An agreement between the government of South Korea and the U. has been reached that will allow the university to bring the current curriculum and prestige of the school to the Korean peninsula for virtually no money at all. A subsidy of $1.5. million has been granted, as well as a $10 million no-interest loan that does not have to be paid back should the venture fail to turn a profit.
Not only that, but the university will take up residence in an already-constructed campus that features state of the art technology in the heart of the Incheon Free Economic Zone, a $10 billion government project set up to make Songdo and the surrounding area one of the top economic areas in the world. Rent on the building is free for the university for four years, and won't be charged if it puts the venture into the red.
"From a financial standpoint there is very little exposure, about as little as you can get," Muir said.
The university has a goal to become an international school, one that has long been part of its mission statement, Muir said. That, along with the hefty financial incentives, is what initially attracted it to the project when it was approached by South Korean officials in 2008. By 2012, it had already signed a financial services agreement, which gave the school $1 million to study the feasibility of the project. The Board of Trustees signed off on the idea last week.
The Songdo Global University Campus is a joint venture between the South Korean government and four international universities, including George Mason University, Ghent University in Belgium and the State University of New York. All four schools will share a campus in Songdo, with each school providing specific degrees that don't overlap.
The U. will offer undergraduate degrees in Social Work, Psychology, Communication and Writing and Rhetoric, as well as a masters in English Language Teaching.

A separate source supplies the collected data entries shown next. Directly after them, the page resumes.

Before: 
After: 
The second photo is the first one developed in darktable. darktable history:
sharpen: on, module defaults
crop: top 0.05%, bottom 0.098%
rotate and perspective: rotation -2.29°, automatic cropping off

Muir said school officials are hoping the distinction of getting a degree from a top-100 U.S. University is what will attract South Koreans to come to the university and pay the roughly $20,000 tuition. Degrees will be identical to those on the Utah campus.
"The attractiveness of this is that they are going to be receiving a University of Utah degree, as if they attended the university here," Muir said. "The curriculum will be the same. We will be offering no programs over there that we don't offer over here."
Most programs also require the students to spend one of their four years at the Utah campus.
Muir said they hope the university will be truly international. The intended makeup is roughly 40 percent South Korean students, 40 percent students from other countries in Asia, and 20 percent Utahns, Americans and Europeans.
Though the venture is for-profit, the money made needs to stay in South Korea. Muir said they hope the project will be self-sustaining in the next four years. The school is shooting for a 2,000 high point with about 1,100 in the short term.